In the Findex database values are provided in columns corresponding to years representing the survey waves. In 2024 the data about what population is worried about is available for the last wave (years 2021 and 2022). The data is pivoted, it is indexed by the name of the country, and columns represent series.

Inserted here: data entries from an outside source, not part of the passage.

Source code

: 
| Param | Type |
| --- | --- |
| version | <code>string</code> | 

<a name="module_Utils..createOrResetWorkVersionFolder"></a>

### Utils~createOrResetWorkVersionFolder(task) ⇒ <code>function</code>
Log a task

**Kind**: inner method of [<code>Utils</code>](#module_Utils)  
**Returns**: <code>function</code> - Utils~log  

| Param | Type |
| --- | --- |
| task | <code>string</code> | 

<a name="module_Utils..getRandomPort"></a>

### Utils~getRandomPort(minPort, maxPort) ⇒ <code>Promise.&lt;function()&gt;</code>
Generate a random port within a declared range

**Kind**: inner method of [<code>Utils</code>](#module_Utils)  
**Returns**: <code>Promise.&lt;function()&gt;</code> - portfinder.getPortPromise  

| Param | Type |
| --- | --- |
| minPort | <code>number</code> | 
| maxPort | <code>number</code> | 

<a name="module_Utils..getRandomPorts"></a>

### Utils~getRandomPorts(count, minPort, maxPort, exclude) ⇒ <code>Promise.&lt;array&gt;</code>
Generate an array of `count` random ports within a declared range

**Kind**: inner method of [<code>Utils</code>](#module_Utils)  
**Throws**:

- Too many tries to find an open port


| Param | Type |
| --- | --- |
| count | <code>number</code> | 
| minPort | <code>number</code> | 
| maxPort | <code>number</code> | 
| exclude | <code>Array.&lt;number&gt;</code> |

Values are concatenated from 2021 and 2022.

In [56]:
worried_data_pivoted = []
for country in countries:
    filtered_data = worried_data[(worried_data["Country Name"] == country)].copy()
    # ordered_filtered_data = filtered_data.set_index("Series Code").reindex(series_codes)
    worried_data_pivoted.append(filtered_data.pivot(index = 'Country Name', columns = 'Series Code', values = 'percentage'))

for country in not_countries:
#for country in ['Azerbaijan']:
    filtered_data = worried_data[(worried_data["Country Name"] == country)].copy()
    # ordered_filtered_data = filtered_data.set_index("Series Code").reindex(series_codes)
    worried_data_pivoted.append(filtered_data.pivot(index = 'Country Name', columns = 'Series Code', values = 'percentage'))

worried_data_pivoted = pd.concat(worried_data_pivoted)
ordered_worried_data_pivoted = worried_data_pivoted[series_desc.keys()].copy()

# some countries have no data
# drop countries with all missing values
ordered_worried_data_pivoted.dropna(axis = 'index', how = 'all', inplace = True)
# some of the columns/series have less than 50% of data present (rural/urban series)
# drop columns with 50% or more missing values
ordered_worried_data_pivoted.dropna(axis = 'columns', thresh = 0.5*len(ordered_worried_data_pivoted.columns), inplace = True)

In [65]:
countries_data = ordered_worried_data_pivoted[ordered_worried_data_pivoted.index.isin(countries)]
countries_data.info()

<class 'pandas.core.frame.DataFrame'>
Index: 139 entries, Afghanistan to Zimbabwe
Columns: 132 entries, fin44b3.d to fin44a1.d.3
dtypes: float64(132)
memory usage: 144.4+ KB


There are 139 countries each with 132 long feature vector.